Ha riaperto i battenti la settimana scorsa Case Mori, un agriturismo che rappresenta molto più di un semplice locale: è un progetto per l’intero entroterra riminese. A ridar vita all’azienda agricola sono state tre giovani donne, Federica Delprete, Lara Ossani e Angela Paci, che hanno deciso di investire le proprie energie e competenze in un’avventura che unisce agricoltura sostenibile, cucina vegetariana e educazione ambientale.
Case Mori diventa così uno spazio dove vivere esperienze autentiche a contatto con la natura: l’agriturismo infatti propone aperitivi e brunch realizzati esclusivamente con le verdure dell’orto, seguendo una filosofia di cucina vegetariana a km zero, ma l’offerta va ben oltre la gastronomia. Case Mori sarà un punto di incontro tra persone, natura e saperi antichi.
“Volevamo creare un luogo dove le persone potessero rallentare, riconnettersi con i ritmi della natura e riscoprire il piacere di cibi semplici e genuini” racconta Federica. “Ogni piatto che serviamo viene dal nostro orto: è un modo per condividere non solo il cibo, ma anche i valori di rispetto per la terra e per chi la lavora”.
Tra le esperienze proposte particolare rilievo hanno i laboratori con le api, condotti da Lara, apicoltrice esperta e una delle tre fondatrici del progetto.

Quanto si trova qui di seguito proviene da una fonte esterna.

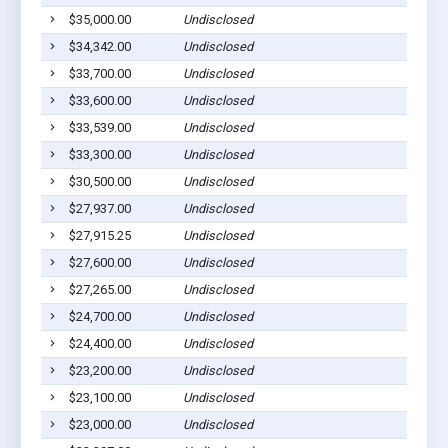
$35,000.00
Undisclosed
Willia
$34,342.00
Undisclosed
Willia
$33,700.00
Undisclosed
Willia
$33,600.00
Undisclosed
Willia
$33,539.00
Undisclosed
Willia
$33,300.00
Undisclosed
South 
$30,500.00
Undisclosed
Willia
$27,937.00
Undisclosed
Willia
$27,915.25
Undisclosed
Willia
$27,600.00
Undisclosed
Willia
$27,265.00
Undisclosed
Willia
$24,700.00
Undisclosed
Willia
$24,400.00
Undisclosed
Willia
$23,200.00
Undisclosed
Willia
$23,100.00
Undisclosed
Willia
$23,000.00
Undisclosed
South 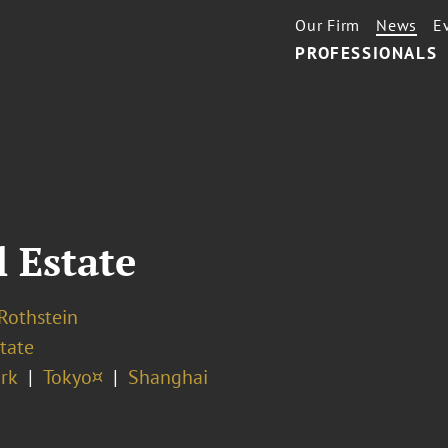
Our Firm
News
E
PROFESSIONALS
l Estate
 Rothstein
tate
rk
Tokyo¤
Shanghai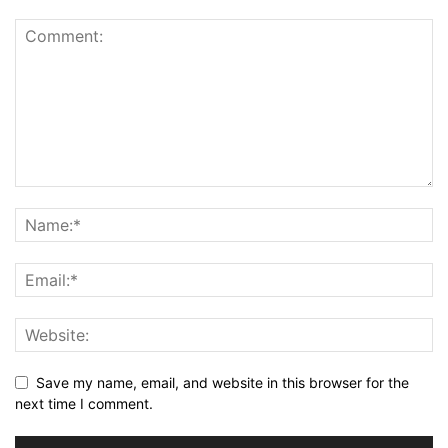
Save my name, email, and website in this browser for the
next time I comment.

A questi si affiancano attività con gli animali di Ippogrifo (l'associazione che affianca Case Mori), passeggiate di riconoscimento delle erbe spontanee e workshop dedicati alla riscoperta del legame tra uomo e ambiente naturale. Angela, oltre a essere una delle fondatrici, è anche pareggiatrice professionista, occupandosi della cura degli zoccoli dei cavalli con tecniche naturali e rispettose del benessere animale: “Sono cresciuta con i cavalli, ho imparato a prendermi cura dei loro zoccoli e questo mi ha insegnato il valore della pazienza e del rispetto per i tempi della natura. Noi crediamo che l'entroterra possa essere un luogo di innovazione e di opportunità, soprattutto per noi giovani. Case Mori è la dimostrazione che si può costruire un futuro qui, facendo impresa in modo etico e sostenibile, creando valore sociale per tutto il territorio”.
Il valore sociale di Case Mori per il territorio riminese è molteplice: significa mantenere vive le aree rurali, offrire opportunità di lavoro giovanile e femminile, promuovere modelli di agricoltura rispettosi dell’ambiente, educare alla sostenibilità e creare una rete di relazioni tra città e campagna. L’agriturismo si propone inoltre come spazio di inclusione e partecipazione, aperto a chiunque voglia avvicinarsi alla natura e condividere esperienze autentiche.
Case Mori rappresenta un modello di agricoltura sociale che guarda al futuro: un luogo dove economia, ecologia e comunità si incontrano, dove il lavoro di tre giovani donne diventa esempio virtuoso di come sia possibile ripensare il rapporto tra uomo e territorio, costruendo opportunità concrete in zone rurali.